Elle chassa une fois son maître d'hôtel. Cet homme alla servir je ne sais quel duc, où il ne trouva pas bien son compte. Etant allé voir la vicomtesse, il se mit à lui conter comme il servoit chez son maître, l'épée au côté et le manteau sur les épaules: «Si vous vouliez me reprendre, ajouta-t-il, madame, je vous servirois ainsi.» Cela lui sembla beau, et elle le reprit pour être servie comme une duchesse. Je m'étonne qu'elle ne prît aussi un dais et un cadenas[344], car son maître-d'hôtel lui eût aussi bien donné cela que le reste.

Elle vouloit avoir bien des connoissances et les entretenoit soigneusement; aussi vouloit-elle qu'on lui rendît la pareille. Un jour qu'elle avoit pris l'extrême-onction (car elle la prenoit assez brusquement) et n'étoit pas trop malade, tout-à-coup elle appelle une de ses femmes, et lui demande si madame la marquise de Rambouillet avoit envoyé savoir de ses nouvelles durant sa maladie; regardez si cela s'accorde avec l'extrême-onction.

A propos de cela, on m'a dit qu'un cavalier, je pense que c'est Grillon[345], comme on lui vouloit donner l'extrême-onction, dit qu'il n'en vouloit point; que c'étoit un sacrement de bourgeois.

Le cardinal de Sourdis (frère du marquis), en courant la poste, prit l'extrême-onction à Tours, et repartit l'après-dîner. Cette fois-là, on eut raison, de dire qu'on lui avoit graissé ses bottes[346]. Une bonne femme, dans la rue Quincampoix, comme on la lui donnoit, dit à sa servante: «Une telle, ayez soin de faire boire ces messieurs.»

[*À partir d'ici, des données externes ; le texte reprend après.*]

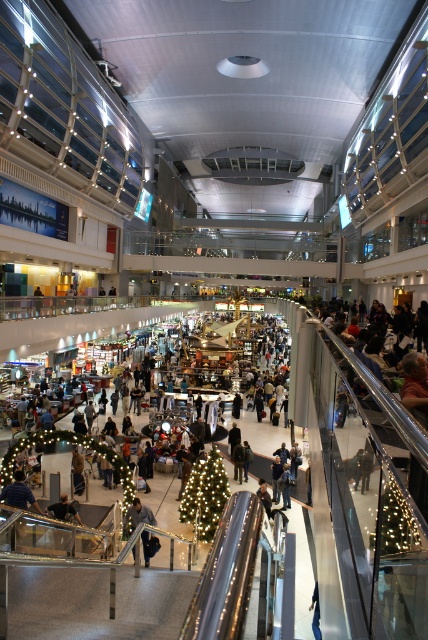
You are standing at the entrance of the mall and see a point marked at coordinates (x=205, y=493). Based on the scene description, can you determine which object this point belongs to?

The point at coordinates (x=205, y=493) is on the illuminated plastic christmas tree at center.

You are standing in the modern shopping mall and want to locate the illuminated plastic christmas tree at center. According to the coordinates provided, where should you look?

You should look at point (205, 493) to find the illuminated plastic christmas tree at center.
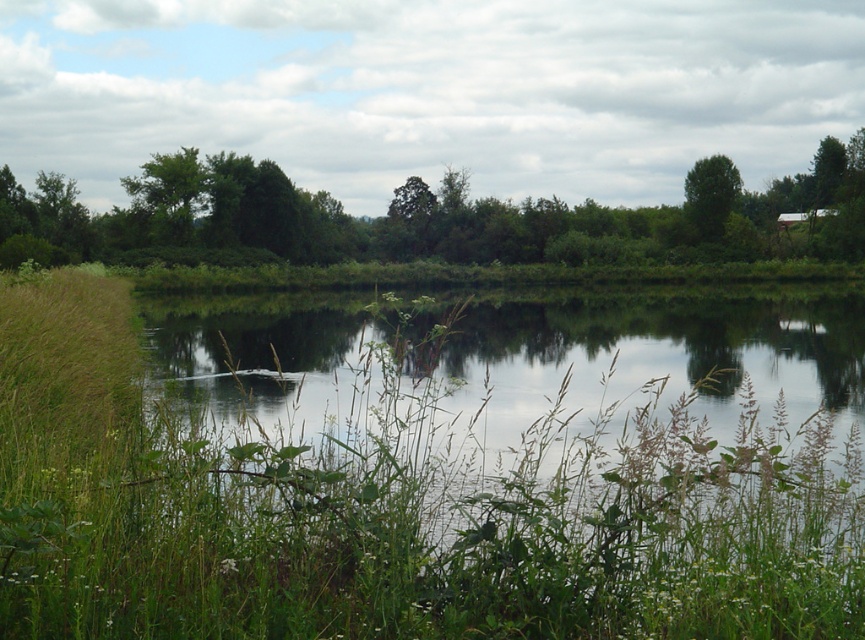
In the scene shown: You are a photographer wanting to capture the reflection of the green leafy tree at center in the transparent water at center. Based on the scene, will the reflection be clearly visible?

The transparent water at center is in front of green leafy tree at center, so the reflection of the green leafy tree at center would be clearly visible in the transparent water at center since the water is calm and reflective as described in the scene.

You are standing at the edge of the pond and see the transparent water at center and the green leafy tree at upper left. Which object is closer to your right side?

The transparent water at center is closer to your right side because it is positioned to the right of the green leafy tree at upper left.

You are a bird looking for a nesting spot. You see two trees in the scene, the green leafy tree at center and the green leafy tree at upper left. Which tree is taller and would provide a better vantage point?

The green leafy tree at center is taller than the green leafy tree at upper left, so it would provide a better vantage point for nesting.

Un jour que la vicomtesse d'Auchy étoit chez madame de Rambouillet, Voiture se mit en un coin de la chambre à rêver, et puis tout d'un coup, pour se moquer de cette femme qui faisoit la savante, il lui dit sérieusement: «Madame, lequel estimez-vous le plus de saint Augustin ou de saint Thomas?» Elle répondit de sang-froid qu'elle estimoit plus saint Thomas. Madame de Rambouillet pensa éclater de rire.

M. DES YVETAUX[347].

M. De Yvetaux se nommoit Vauquelin, et étoit d'une bonne famille de Caen. Il y a exercé la charge de lieutenant-général, dont il fut interdit par arrêt du parlement de Rouen[348]. Il vint à la cour et fut porté par Desportes, et après par le cardinal du Perron. Ses vers étoient médiocres, mais il avoit assez de feu; sa prose, à tout prendre, valoit mieux. Il savoit, et avoit de l'esprit; il a eu en un temps toute la vogue qu'on sauroit avoir.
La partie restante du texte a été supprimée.